Excerpt:
══════

For several reasons, this is a terrible idea.

As a general rule, students interested in the world around them are still very busy learning how it works; they have not yet completed the very degree which is meant to provide them with the critical reasoning skills, self-discipline, philosophical maturity, and base of knowledge that they have committed to. Freshmen in particular have only their high school education to rely upon, and are propelled by their new-found freedom as legal adults—not yet accustomed to the responsibilities that entails. As a result students tend to be rash decision-makers, romantics, and prone to emulating others in search of guidance. To adopt a statement as profound as "X is my cause, I will devote a part of my life to picket for X" is, simply, premature.

This can have consequences for the organisations themselves. As small non-profit (and frequently volunteer-driven) organisations, there tends to be little information provided to student activists about how to actually run them—everything from setting up a proper internal policy to managing finances—and there is nothing to stop abuses. Such organisations are often plagued by cronyism, embezzlement, and coups by the power-seeking and charismatic. Students not familiar with such behaviour from other life experiences are likely to be easily manipulated into playing along.

Much activism is redundant, and students are generally ill-equipped to judge what is vital and what is not. Awareness campaigns require experience to deliver an effective message efficiently, and generally the audiences most readily accessed by student activist groups are of minimal relevance to the cause. Ample attention has been spent on "slacktivism" recently—typified by the pursuit of unheeded Facebook memes and online petitions—but really this is just the next natural step in an already futile genre of self-gratification.

In the worst case such mistargeting may breed apathy or even resentment. Groups that choose to go beyond activism and donation-collecting may end up sending students into dangerous environments such as poverty-stricken or wartorn countries, putting untrained academics in harm's way to provide a service that the group does not even have the resources to decide where (in the country of concern) to best allocate it.

══════

Source data:
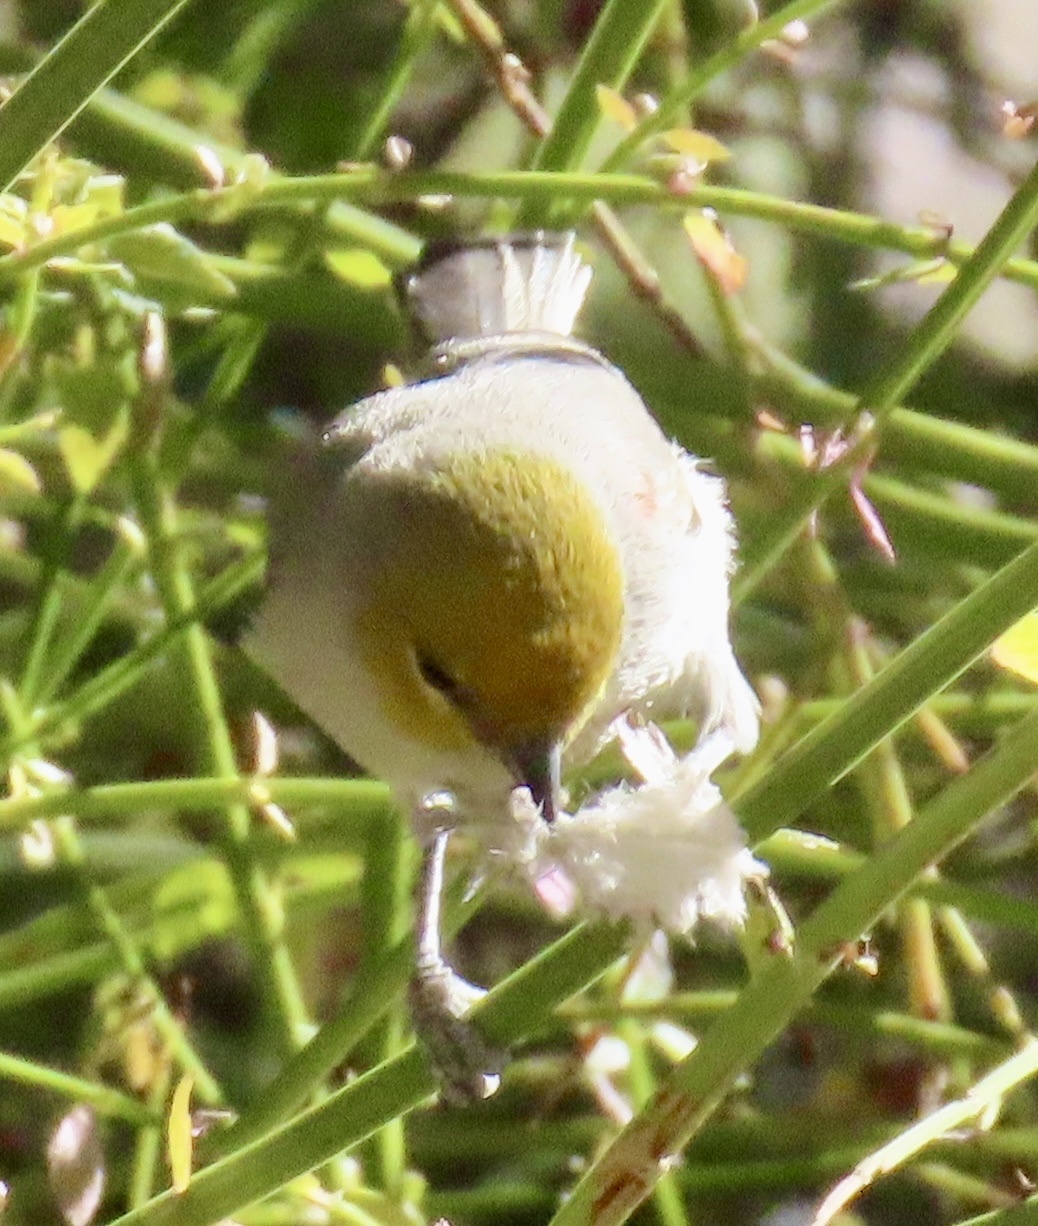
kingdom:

══════

Task instructions:
According to the excerpt on student activism, what do freshmen have to rely upon? The data come from a separate source.

Exercise response:
Only their high school education.